How to Burst the Rice Bubble

Tom Slayton and Peter Timmer have an excellent brief out on which does much more than just explain why rice is so expensive right now: it also comes up with an elegant way of bringing the price down quite dramatically and in so doing save millions of people from potential starvation.

Because of its WTO commitments under the Uruguay Round Agreement, Japan imports a

substantial amount of medium-grain rice from the U.S. and long-grain rice from Thailand and

Vietnam… But

under WTO rules, the government cannot re-export the rice, except in relatively limited quantities as grant aid. So the Japanese government simply stores its imported rice until the

quality deteriorates to the point that it is suitable only as livestock feed and sells it to domestic

livestock operators…

Japan currently has over 1.5 million tons of this rice in storage… Most of this

rice is in good condition, and is incurring large storage charges. Japan would be very happy to

dispose of this rice to the world market, but it cannot do so without U.S. acquiescence.
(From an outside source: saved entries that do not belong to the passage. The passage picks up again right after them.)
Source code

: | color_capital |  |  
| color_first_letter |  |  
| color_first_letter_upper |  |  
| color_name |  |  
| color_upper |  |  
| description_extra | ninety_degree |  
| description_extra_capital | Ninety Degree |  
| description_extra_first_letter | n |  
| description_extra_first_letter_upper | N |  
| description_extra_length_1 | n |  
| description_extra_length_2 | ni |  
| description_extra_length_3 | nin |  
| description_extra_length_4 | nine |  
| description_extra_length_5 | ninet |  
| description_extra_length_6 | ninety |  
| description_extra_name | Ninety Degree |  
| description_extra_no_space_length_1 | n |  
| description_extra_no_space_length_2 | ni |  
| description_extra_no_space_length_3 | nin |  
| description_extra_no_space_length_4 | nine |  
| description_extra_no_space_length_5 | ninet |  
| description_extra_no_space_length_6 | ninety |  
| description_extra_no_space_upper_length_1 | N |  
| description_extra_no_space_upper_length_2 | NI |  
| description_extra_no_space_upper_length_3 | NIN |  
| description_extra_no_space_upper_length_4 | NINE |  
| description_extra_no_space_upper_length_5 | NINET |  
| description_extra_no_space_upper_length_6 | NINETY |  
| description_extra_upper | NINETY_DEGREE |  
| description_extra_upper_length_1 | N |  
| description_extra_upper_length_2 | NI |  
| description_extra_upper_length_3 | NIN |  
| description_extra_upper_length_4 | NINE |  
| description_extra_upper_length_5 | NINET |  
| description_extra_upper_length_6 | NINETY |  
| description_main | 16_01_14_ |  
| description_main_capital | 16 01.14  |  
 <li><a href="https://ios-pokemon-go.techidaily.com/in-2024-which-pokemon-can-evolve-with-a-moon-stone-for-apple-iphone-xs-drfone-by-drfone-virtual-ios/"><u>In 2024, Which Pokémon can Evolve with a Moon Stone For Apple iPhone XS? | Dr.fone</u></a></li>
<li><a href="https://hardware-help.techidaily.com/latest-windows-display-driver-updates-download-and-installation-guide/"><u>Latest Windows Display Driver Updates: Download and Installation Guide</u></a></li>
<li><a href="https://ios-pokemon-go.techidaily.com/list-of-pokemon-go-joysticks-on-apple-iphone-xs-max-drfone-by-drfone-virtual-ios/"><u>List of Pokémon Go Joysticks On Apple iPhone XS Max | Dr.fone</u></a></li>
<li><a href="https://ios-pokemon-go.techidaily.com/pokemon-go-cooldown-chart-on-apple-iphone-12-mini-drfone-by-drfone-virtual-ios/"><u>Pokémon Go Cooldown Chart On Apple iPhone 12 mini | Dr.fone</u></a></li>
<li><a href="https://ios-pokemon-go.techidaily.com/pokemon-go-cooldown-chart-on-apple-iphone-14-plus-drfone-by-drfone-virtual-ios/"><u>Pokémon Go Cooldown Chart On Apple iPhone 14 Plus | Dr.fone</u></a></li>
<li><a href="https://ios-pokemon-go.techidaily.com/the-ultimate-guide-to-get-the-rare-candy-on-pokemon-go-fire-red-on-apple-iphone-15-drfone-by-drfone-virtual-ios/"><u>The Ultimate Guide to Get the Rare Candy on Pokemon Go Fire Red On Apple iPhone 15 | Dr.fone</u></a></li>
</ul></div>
Rice at more than $1000 a ton – that’s up from $375 per ton at the end of 2007 – constitutes a major humanitarian crisis. And although the Burma cyclone has hit global rice production, Slayton and Timmer do a good job of demonstrating that a lot of the price rise is speculative rather than based on fundamentals. If Japan was able to sell its 1.5 million ton rice hoard, the bubble in rice prices would likely burst, with the concomitant saving of an enormous number of lives. Let’s do this, people.